Capitolo 7

321 19 3
                                    

"Dove sei stato?" mi chiese improvvisamente Dylan mentre me ne stavo per fatti miei a preparare il caffè che avrei preso da solo dato che lui, come sempre, sarebbe dovuto correre a lavoro.

"In giro" risposi io vagamente. Non volevo che sapesse cosa mi aveva fatto quel giorno. Non volevo doverglielo dire io. Volevo che se ne rendesse conto da solo. Volevo che ricordasse e che si sentisse ancora più in colpa.

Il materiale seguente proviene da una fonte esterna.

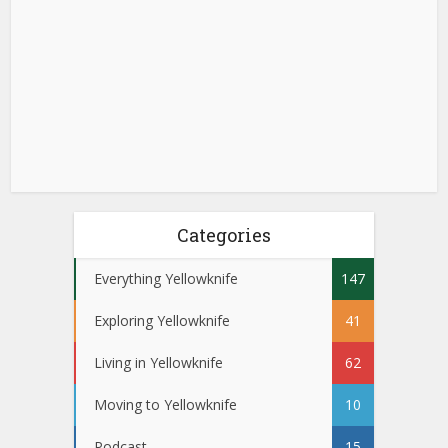
Categories
Everything Yellowknife
147
Exploring Yellowknife
41
Living in Yellowknife
62
Moving to Yellowknife
10
Podcast
15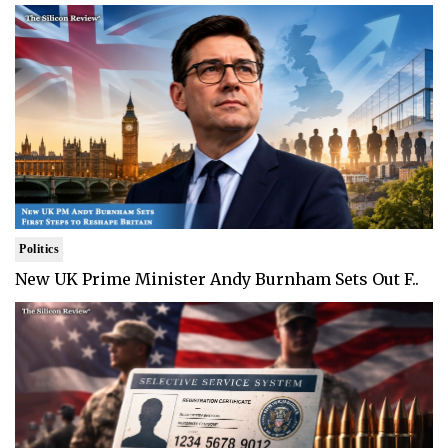
Politics
New UK Prime Minister Andy Burnham Sets Out F..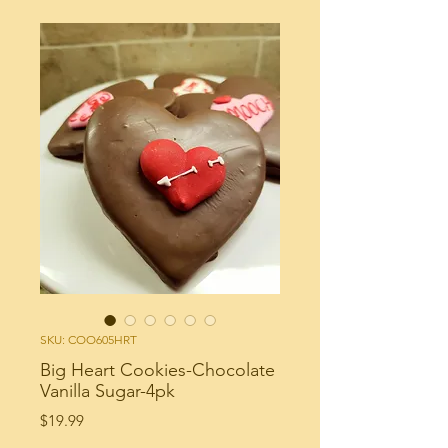
SKU: COO605HRT
Big Heart Cookies-Chocolate
Vanilla Sugar-4pk
Price
$19.99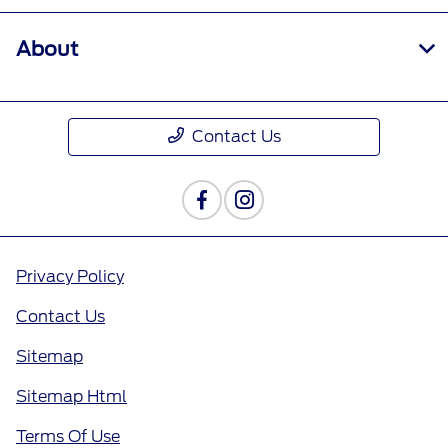
About
Contact Us
Privacy Policy
Contact Us
Sitemap
Sitemap Html
Terms Of Use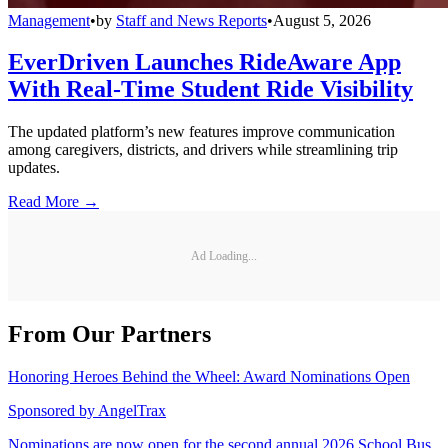
Management
•
by
Staff and News Reports
•
August 5, 2026
EverDriven Launches RideAware App
With Real-Time Student Ride Visibility
The updated platform’s new features improve communication
among caregivers, districts, and drivers while streamlining trip
updates.
Read More →
Ad Loading...
From Our Partners
Honoring Heroes Behind the Wheel: Award Nominations Open
Sponsored by
AngelTrax
Nominations are now open for the second annual 2026 School Bus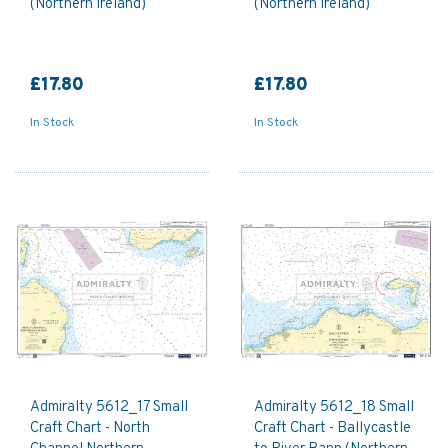
(Northern Ireland)
(Northern Ireland)
£17.80
£17.80
In Stock
In Stock
Admiralty 5612_17 Small
Admiralty 5612_18 Small
Craft Chart - North
Craft Chart - Ballycastle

Dopo aver passato quella nottata insonne a domandarmi perché, avevo capito una cosa.. In una relazione si è in due. Perché io dovevo essere l'unico a soffrirne? Perché io dovevo essere l'unico a subire?
Se lui mi urlava contro, io avrei fatto lo stesso. Se lui mi ignorava, avrei fatto la stessa cosa.. Magari facendo in quel modo si sarebbe svegliato e si sarebbe reso conto dello stronzo che era diventato.
Forse era la mancanza di sonno a farmi pensare in quel modo, ma in quel momento desideravo solo che lui soffrisse tanto quanto stava facendo soffrire me.

Lo sentì sospirare spazientito e dentro di me gongolai perché sapevo che si stava arrabbiando.

"In giro dove?"

"In giro" alzai lo sguardo dalla macchinetta del caffè e lo guardai dritto negli occhi sfidandolo.

"Potresti semplicemente rispondere alla domanda porca miseria?"

Ero arrabbiato.. Si era dimenticato del nostro anniversario e il fatto che si stesse comportando in quel modo mi faceva arrabbiare ancora di più. Mi sembrava di essere tornato il Charlie di un tempo, quello che perde le staffe per ogni cosa. Il Charlie che portava rancore.

"Te lo dirò solamente nel momento in cui ti renderai conto di quanto hai fatto lo stronzo." dissi guardandolo negli occhi "Oggi non sei di fretta per andare a lavoro? Perché perdi il tuo tempo prezioso con me?"

Lo vidi sorpreso e interdetto. Non stava riuscendo a capire il mio atteggiamento ma ciò che avevo detto era vero.. Doveva rendersi conto da solo di ciò che era diventato. Non gli avrei servito le risposte su un piatto d'argento così facilmente.

"Hai ragione.. Perché perdo tempo con te? Devo andare"

Questo aveva fatto male. Davvero tanto. Si, io lo avevo fatto innervosire, ma poteva rispondere in modo diverso. Perché sbattermi in faccia che per lui sono solo una perdita di tempo? E questi sei anni insieme cosa sono stati allora? Io cosa sono stato?

Come ci siamo ridotti in questo stato?
Continuo a guardare il punto vuoto dove è andato via e iniziano a scendermi delle lacrime.
Vorrei che apparisse di nuovo da quella porta e che mi dicesse che gli dispiace, di avermi trattato male, di essersi dimenticato il nostro anniversario, di avermi trasformato in un estraneo.

Ma non succede. Non torna e insieme a lui vanno via anche le mie speranze.

Mi asciugo le lacrime e getto via il caffè che mi stavo preparando. Non ne ho più voglia.

Mi siedo di nuovo al mio posto ma questa volta non guardo fuori ma mi metto a guardare la cucina, poi il soggiorno, la porta della nostra camera da letto.. È giusto chiamarla ancora così? Sono più le volte che ci sto solo rispetto a quelle in cui ci dormiamo insieme.
È giusto pensare ancora a questa come casa nostra?
Eravamo più felici quando a malapena riuscivamo a pagare l'affitto di quel monolocale che è stato la nostra prima vera casa. Quel posto che ha visto la nostra vera felicità.
Eravamo più felici quando non avevamo nulla. Quando lui non era ancora nessuno all'interno dell'azienda e io non ero ancora famoso.

Quando preparava la colazione e la facevamo insieme prima che lui andasse a lavoro. Quando tornava per il pranzo e per la cena.

All'epoca avevamo un patto.. Io mi occupavo della casa e lui dei pasti. Sono sempre stato un disastro in cucina e lui diceva che aveva paura che morissi di fame perché a volte quando ero troppo preso a scrivere, mi dimenticavo persino di mangiare e bere un sorso d'acqua. Quindi diceva che sarebbe sempre tornato a casa a preparare il pranzo e la cena e avrebbe mangiato insieme a me.